__WRITTEN TASK__. In the items below, format everything from the line containing "00:00-04:00: median 9.8, box" down through the line containing "20:00-24:00: median 9.5, box" as a JSON list of strings, one string per line, with blank lines omitted.

__RECORDS SHOWN__.
———

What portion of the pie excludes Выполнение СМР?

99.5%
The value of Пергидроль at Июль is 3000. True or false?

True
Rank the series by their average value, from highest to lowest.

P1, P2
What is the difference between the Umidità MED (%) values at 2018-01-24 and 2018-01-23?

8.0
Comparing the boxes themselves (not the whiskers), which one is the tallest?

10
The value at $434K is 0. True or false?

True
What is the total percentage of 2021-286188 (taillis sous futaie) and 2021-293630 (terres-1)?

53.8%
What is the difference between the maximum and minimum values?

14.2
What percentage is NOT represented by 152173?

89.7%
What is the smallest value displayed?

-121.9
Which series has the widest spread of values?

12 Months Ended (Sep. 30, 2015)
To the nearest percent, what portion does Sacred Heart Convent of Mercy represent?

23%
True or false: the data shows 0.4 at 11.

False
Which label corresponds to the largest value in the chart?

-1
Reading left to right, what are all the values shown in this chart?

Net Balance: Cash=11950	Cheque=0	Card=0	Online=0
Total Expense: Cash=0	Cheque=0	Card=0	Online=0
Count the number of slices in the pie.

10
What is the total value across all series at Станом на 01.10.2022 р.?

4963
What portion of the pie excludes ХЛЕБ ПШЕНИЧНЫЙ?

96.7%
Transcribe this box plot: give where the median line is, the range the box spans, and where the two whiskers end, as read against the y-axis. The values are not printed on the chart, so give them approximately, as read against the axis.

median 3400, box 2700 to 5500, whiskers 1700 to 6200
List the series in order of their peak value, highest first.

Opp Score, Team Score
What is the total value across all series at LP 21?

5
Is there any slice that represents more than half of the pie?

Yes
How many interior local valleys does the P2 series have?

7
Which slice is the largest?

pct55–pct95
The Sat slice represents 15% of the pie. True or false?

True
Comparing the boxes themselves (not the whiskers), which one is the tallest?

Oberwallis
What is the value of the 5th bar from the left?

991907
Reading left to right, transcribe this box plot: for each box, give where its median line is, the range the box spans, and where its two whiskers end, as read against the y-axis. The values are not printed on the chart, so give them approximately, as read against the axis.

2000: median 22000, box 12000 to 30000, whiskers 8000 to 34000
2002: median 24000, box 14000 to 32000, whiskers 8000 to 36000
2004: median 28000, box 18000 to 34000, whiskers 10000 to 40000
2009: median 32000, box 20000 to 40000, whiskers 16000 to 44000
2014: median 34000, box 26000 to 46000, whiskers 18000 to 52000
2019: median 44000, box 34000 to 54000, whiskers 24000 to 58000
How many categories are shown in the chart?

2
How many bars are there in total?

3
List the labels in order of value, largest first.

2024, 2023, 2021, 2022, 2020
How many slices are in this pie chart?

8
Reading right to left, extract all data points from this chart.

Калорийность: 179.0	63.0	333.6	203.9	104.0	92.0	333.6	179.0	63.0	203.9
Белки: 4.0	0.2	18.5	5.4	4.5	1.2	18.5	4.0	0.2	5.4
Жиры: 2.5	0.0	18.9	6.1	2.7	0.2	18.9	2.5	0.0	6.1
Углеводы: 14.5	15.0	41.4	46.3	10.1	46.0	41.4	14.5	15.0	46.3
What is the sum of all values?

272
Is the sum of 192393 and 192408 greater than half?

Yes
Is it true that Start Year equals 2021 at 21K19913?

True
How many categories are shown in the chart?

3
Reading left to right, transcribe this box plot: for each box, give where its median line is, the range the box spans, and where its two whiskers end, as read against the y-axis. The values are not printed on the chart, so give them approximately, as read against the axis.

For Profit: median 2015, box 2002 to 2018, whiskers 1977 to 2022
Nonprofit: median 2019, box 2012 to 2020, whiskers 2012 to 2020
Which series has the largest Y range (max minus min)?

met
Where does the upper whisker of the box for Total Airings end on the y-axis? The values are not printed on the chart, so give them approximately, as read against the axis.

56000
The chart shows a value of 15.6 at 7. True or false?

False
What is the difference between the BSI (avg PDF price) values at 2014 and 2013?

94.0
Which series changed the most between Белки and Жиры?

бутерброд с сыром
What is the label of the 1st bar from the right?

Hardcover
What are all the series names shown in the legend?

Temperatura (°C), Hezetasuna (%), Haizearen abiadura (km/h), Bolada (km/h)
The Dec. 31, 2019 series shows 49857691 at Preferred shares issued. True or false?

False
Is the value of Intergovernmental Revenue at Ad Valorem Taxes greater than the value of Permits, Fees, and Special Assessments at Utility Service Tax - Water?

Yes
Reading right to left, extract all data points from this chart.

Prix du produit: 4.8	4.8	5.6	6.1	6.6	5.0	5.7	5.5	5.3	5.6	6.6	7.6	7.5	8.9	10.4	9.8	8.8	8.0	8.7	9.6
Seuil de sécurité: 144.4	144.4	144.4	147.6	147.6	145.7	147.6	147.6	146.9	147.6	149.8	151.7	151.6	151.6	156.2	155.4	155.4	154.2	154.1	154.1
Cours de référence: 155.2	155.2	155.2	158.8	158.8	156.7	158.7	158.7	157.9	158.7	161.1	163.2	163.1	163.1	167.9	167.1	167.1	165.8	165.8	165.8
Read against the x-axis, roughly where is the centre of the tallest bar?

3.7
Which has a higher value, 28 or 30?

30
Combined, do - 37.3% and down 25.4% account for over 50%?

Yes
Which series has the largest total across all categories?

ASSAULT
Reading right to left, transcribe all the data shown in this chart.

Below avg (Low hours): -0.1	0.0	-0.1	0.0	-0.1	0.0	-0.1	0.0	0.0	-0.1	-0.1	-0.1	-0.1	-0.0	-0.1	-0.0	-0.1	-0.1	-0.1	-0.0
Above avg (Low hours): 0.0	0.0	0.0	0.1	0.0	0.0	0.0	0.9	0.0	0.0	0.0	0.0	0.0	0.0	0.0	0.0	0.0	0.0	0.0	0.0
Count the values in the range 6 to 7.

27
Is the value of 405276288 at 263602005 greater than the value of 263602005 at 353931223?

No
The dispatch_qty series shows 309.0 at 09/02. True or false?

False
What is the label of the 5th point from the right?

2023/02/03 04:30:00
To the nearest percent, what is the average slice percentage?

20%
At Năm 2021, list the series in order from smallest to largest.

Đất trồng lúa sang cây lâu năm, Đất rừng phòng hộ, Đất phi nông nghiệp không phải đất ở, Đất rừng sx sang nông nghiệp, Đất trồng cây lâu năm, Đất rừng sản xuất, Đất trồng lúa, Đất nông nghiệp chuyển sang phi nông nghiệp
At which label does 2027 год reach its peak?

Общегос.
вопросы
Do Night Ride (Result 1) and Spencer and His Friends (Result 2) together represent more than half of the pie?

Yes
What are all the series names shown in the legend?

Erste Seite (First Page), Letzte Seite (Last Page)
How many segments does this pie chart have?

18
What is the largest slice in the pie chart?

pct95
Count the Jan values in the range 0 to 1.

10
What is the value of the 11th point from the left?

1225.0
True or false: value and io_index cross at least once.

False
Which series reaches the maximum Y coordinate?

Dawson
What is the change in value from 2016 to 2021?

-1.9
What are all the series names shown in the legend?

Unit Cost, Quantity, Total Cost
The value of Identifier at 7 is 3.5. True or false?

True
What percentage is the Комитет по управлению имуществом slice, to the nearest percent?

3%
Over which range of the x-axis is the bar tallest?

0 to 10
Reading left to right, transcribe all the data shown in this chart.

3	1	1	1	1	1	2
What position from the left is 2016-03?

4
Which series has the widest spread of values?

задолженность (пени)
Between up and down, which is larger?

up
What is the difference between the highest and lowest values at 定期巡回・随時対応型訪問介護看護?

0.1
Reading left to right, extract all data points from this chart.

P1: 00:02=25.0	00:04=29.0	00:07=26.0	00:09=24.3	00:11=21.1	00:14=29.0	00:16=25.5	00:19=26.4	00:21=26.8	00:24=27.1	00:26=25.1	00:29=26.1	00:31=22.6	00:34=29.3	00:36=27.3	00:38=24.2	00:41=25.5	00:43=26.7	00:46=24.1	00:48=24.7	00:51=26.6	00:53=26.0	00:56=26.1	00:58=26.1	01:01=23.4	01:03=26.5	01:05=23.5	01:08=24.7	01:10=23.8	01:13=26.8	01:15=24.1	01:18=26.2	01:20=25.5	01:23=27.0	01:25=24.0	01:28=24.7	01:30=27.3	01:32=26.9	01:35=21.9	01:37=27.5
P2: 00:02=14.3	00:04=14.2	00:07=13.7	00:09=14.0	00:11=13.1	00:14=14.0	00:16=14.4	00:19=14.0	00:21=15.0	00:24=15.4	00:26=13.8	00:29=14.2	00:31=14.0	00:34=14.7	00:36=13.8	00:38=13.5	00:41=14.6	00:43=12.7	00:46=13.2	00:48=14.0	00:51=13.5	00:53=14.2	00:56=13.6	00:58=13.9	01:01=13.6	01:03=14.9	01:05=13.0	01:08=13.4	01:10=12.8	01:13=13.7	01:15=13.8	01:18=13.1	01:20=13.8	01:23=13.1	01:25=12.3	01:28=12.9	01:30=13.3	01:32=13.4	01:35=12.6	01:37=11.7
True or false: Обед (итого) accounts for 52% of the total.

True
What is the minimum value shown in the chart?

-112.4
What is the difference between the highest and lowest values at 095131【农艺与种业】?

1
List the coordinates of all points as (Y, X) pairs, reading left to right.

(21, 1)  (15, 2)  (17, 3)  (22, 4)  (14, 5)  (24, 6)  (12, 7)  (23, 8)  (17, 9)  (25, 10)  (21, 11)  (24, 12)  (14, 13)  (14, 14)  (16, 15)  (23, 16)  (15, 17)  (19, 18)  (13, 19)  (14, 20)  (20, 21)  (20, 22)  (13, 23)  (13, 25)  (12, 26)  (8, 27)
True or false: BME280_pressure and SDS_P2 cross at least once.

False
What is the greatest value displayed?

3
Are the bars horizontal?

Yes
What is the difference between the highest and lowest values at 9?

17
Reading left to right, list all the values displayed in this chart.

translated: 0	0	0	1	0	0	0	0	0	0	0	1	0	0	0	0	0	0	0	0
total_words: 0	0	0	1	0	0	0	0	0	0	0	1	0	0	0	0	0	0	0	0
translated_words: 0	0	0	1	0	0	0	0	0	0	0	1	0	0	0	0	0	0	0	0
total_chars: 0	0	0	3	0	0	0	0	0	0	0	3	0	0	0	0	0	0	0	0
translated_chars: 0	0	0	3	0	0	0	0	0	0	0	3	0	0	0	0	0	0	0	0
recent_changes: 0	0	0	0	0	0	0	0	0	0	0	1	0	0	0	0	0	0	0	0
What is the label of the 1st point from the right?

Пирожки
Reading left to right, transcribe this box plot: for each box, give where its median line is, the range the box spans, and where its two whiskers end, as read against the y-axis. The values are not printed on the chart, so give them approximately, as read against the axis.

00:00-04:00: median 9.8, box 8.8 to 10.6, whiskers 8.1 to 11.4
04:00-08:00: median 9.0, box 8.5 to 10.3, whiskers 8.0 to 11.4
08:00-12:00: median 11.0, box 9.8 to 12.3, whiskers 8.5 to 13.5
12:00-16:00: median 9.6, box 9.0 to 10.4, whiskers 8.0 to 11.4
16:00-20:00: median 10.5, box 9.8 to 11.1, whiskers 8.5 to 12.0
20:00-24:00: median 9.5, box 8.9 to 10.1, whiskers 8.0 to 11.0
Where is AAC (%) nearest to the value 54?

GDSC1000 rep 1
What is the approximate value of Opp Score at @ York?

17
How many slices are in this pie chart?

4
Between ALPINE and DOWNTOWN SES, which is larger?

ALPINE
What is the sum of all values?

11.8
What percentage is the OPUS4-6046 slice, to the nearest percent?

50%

———

__COMPLETED TASK__.
[
  "00:00-04:00: median 9.8, box 8.8 to 10.6, whiskers 8.1 to 11.4",
  "04:00-08:00: median 9.0, box 8.5 to 10.3, whiskers 8.0 to 11.4",
  "08:00-12:00: median 11.0, box 9.8 to 12.3, whiskers 8.5 to 13.5",
  "12:00-16:00: median 9.6, box 9.0 to 10.4, whiskers 8.0 to 11.4",
  "16:00-20:00: median 10.5, box 9.8 to 11.1, whiskers 8.5 to 12.0",
  "20:00-24:00: median 9.5, box 8.9 to 10.1, whiskers 8.0 to 11.0"
]